[[ Record excerpts open ]]

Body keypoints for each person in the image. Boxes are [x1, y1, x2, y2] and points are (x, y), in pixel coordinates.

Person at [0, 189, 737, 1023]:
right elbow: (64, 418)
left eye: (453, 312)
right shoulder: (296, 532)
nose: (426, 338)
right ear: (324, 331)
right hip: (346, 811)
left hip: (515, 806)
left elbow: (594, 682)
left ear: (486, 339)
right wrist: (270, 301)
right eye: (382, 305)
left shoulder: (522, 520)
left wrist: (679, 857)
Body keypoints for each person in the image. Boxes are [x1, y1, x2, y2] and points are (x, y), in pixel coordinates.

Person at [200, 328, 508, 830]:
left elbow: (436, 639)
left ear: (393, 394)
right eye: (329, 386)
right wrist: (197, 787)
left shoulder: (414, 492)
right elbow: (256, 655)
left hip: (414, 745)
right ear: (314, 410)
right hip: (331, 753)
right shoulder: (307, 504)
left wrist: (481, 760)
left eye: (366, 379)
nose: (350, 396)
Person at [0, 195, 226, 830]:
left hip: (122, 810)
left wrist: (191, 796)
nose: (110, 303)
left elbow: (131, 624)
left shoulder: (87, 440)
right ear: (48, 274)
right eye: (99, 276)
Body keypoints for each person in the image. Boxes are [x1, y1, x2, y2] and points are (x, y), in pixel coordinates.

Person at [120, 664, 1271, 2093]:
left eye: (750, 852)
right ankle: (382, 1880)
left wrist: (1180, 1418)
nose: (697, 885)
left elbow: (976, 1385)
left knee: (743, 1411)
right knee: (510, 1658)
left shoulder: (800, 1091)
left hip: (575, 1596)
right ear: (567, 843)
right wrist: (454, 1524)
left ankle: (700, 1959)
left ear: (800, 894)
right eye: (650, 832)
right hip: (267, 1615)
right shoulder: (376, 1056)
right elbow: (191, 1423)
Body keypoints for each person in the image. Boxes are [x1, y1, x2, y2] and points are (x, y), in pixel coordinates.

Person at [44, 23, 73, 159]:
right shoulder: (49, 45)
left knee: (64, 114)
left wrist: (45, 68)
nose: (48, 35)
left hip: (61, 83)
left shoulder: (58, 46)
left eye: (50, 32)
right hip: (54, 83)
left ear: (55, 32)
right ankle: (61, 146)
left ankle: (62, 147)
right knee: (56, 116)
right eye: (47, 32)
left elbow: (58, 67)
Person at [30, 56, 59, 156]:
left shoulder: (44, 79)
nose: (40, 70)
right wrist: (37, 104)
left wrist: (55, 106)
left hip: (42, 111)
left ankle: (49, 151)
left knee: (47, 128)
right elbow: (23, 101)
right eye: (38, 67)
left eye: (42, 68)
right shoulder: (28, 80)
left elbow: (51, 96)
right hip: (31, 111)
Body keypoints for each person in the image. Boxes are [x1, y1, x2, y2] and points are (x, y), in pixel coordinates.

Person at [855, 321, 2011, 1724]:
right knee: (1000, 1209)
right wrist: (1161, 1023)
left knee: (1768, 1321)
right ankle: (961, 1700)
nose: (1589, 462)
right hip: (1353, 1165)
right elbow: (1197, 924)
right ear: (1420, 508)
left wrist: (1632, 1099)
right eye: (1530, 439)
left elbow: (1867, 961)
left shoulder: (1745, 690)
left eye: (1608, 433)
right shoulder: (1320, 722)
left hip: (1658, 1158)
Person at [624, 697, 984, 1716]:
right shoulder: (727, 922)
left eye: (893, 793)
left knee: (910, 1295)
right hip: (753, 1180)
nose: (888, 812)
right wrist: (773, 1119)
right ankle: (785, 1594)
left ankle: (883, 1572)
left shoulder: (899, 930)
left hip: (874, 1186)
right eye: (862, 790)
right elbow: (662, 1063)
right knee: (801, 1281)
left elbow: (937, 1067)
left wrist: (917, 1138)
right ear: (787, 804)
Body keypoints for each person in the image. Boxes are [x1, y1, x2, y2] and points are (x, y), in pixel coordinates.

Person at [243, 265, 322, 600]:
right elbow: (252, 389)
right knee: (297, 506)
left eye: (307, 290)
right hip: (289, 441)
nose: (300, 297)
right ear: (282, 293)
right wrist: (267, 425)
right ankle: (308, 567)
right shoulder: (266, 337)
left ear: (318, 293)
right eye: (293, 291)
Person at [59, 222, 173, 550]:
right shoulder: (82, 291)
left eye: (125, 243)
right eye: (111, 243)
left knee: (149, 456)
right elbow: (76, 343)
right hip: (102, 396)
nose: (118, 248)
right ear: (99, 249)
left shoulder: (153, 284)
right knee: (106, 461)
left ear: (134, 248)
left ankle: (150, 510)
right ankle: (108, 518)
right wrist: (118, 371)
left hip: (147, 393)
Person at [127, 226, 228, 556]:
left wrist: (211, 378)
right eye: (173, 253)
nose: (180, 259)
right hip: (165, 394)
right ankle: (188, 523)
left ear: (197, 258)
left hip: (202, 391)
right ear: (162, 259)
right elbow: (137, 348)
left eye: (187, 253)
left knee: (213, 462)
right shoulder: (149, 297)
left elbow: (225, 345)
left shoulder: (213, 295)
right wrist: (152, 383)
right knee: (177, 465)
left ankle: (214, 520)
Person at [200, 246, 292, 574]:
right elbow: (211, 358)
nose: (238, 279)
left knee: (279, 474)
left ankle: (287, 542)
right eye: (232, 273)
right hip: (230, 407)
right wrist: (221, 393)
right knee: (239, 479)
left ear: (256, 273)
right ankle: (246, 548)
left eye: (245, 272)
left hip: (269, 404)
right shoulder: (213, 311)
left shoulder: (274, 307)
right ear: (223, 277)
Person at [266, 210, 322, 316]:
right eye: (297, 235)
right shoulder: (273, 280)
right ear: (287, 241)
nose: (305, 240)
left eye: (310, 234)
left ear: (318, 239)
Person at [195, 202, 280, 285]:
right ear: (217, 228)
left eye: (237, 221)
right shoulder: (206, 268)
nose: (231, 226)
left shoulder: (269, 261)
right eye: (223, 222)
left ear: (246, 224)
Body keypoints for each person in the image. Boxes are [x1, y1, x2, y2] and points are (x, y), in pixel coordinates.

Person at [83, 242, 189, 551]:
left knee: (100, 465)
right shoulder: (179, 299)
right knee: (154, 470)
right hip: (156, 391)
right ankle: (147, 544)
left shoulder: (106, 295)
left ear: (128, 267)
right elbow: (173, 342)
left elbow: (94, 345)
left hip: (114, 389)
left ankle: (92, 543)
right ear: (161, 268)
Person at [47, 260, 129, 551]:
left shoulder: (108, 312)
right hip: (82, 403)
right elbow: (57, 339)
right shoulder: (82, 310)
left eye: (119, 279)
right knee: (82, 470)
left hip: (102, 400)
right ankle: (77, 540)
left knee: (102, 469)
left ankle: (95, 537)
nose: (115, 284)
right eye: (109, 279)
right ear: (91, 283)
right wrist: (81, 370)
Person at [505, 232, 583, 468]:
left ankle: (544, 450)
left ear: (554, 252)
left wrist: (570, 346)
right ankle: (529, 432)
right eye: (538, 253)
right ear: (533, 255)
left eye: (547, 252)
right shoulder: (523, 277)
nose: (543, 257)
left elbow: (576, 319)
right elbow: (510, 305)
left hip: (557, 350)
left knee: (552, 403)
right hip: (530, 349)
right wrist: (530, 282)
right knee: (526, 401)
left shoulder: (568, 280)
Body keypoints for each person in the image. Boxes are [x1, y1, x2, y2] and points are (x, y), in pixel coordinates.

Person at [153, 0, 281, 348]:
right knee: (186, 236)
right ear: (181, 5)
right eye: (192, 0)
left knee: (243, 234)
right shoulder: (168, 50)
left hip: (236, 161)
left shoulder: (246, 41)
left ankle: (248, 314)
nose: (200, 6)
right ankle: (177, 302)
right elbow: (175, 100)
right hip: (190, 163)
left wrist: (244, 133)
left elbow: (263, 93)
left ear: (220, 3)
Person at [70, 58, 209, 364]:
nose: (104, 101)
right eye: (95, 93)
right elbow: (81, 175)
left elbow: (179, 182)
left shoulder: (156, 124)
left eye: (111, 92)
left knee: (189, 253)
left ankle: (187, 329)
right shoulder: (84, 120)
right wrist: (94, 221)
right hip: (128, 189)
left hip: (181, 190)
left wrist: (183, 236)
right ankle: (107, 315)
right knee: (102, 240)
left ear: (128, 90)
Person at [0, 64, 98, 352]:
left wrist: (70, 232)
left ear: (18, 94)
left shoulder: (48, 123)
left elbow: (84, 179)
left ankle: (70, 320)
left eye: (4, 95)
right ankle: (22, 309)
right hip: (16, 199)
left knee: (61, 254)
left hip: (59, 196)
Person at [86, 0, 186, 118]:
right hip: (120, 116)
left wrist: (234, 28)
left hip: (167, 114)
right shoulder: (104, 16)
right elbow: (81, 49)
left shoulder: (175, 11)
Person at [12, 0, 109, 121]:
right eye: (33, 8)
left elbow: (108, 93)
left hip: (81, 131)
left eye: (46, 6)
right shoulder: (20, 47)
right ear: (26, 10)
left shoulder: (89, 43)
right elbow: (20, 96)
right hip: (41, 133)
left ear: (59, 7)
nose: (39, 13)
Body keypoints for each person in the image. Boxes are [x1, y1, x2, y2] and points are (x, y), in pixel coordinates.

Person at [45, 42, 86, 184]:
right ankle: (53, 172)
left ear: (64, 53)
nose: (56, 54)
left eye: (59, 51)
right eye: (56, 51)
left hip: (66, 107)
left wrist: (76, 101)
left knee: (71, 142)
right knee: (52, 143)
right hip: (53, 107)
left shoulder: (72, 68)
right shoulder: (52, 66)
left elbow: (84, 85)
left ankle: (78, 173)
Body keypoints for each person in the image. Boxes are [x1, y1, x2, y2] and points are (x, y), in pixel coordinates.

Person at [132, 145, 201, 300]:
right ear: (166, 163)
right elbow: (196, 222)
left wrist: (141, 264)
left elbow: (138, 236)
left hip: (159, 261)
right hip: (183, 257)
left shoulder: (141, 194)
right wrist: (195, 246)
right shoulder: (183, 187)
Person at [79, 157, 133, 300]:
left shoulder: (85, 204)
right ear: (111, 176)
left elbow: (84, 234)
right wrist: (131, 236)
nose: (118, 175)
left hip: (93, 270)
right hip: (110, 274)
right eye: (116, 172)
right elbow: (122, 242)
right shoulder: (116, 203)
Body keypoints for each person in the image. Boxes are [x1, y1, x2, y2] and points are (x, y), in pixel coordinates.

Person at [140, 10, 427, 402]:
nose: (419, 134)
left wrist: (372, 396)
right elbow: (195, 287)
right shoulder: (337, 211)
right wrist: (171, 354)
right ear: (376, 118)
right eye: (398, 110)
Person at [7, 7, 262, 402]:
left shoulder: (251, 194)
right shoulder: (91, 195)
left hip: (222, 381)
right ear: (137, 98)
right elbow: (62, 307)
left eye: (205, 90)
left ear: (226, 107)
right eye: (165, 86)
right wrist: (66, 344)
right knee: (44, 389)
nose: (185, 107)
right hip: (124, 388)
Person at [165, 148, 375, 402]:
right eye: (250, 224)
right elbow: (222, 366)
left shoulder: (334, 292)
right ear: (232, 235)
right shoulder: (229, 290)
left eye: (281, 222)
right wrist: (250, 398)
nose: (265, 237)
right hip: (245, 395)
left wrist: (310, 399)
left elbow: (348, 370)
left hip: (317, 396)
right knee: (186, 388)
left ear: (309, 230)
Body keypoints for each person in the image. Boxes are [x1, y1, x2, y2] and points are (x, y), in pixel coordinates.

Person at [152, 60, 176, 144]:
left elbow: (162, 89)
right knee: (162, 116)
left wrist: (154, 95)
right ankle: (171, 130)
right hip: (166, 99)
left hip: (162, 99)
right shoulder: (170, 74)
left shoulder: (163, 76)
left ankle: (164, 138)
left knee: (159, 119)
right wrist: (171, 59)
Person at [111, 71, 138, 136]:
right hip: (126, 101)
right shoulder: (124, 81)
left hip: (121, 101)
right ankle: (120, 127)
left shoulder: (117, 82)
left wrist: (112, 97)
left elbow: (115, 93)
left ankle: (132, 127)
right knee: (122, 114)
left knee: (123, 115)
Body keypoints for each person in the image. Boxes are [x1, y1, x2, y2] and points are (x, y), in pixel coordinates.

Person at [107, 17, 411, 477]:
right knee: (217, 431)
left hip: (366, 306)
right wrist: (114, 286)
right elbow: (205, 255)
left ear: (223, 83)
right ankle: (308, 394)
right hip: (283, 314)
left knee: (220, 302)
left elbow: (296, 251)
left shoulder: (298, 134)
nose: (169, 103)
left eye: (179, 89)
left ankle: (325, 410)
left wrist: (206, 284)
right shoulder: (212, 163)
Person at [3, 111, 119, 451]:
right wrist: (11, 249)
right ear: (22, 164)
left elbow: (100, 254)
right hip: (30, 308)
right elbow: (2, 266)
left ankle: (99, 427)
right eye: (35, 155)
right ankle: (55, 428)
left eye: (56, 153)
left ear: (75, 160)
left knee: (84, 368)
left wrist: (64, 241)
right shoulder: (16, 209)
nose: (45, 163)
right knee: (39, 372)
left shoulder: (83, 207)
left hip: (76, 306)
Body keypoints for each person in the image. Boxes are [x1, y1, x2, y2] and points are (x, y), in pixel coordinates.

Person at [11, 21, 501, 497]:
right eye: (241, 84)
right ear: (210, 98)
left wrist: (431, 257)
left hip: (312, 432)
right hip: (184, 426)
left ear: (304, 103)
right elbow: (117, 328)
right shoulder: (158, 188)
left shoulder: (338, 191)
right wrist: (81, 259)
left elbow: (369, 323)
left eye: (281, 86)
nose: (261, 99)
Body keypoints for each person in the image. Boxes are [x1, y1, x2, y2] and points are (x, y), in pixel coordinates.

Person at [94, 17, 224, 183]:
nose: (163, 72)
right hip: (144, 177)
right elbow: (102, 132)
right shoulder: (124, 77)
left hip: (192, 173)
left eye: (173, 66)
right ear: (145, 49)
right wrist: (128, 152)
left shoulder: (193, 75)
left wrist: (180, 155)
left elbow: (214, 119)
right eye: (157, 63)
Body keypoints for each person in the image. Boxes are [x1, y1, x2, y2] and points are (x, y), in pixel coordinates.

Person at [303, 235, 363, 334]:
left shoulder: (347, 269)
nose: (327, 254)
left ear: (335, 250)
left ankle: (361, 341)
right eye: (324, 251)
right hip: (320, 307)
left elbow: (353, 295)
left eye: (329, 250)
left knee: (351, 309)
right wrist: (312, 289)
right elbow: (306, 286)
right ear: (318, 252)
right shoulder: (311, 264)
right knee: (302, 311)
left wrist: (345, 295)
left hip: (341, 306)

[[ Record excerpts closed ]]

_The task_.
Your reply is to repeat, unchanged, the lines above running from the one with "left elbow: (100, 254)" up to and including the one with "left hip: (76, 306)".

_Result of the exercise_.
left elbow: (100, 254)
right hip: (30, 308)
right elbow: (2, 266)
left ankle: (99, 427)
right eye: (35, 155)
right ankle: (55, 428)
left eye: (56, 153)
left ear: (75, 160)
left knee: (84, 368)
left wrist: (64, 241)
right shoulder: (16, 209)
nose: (45, 163)
right knee: (39, 372)
left shoulder: (83, 207)
left hip: (76, 306)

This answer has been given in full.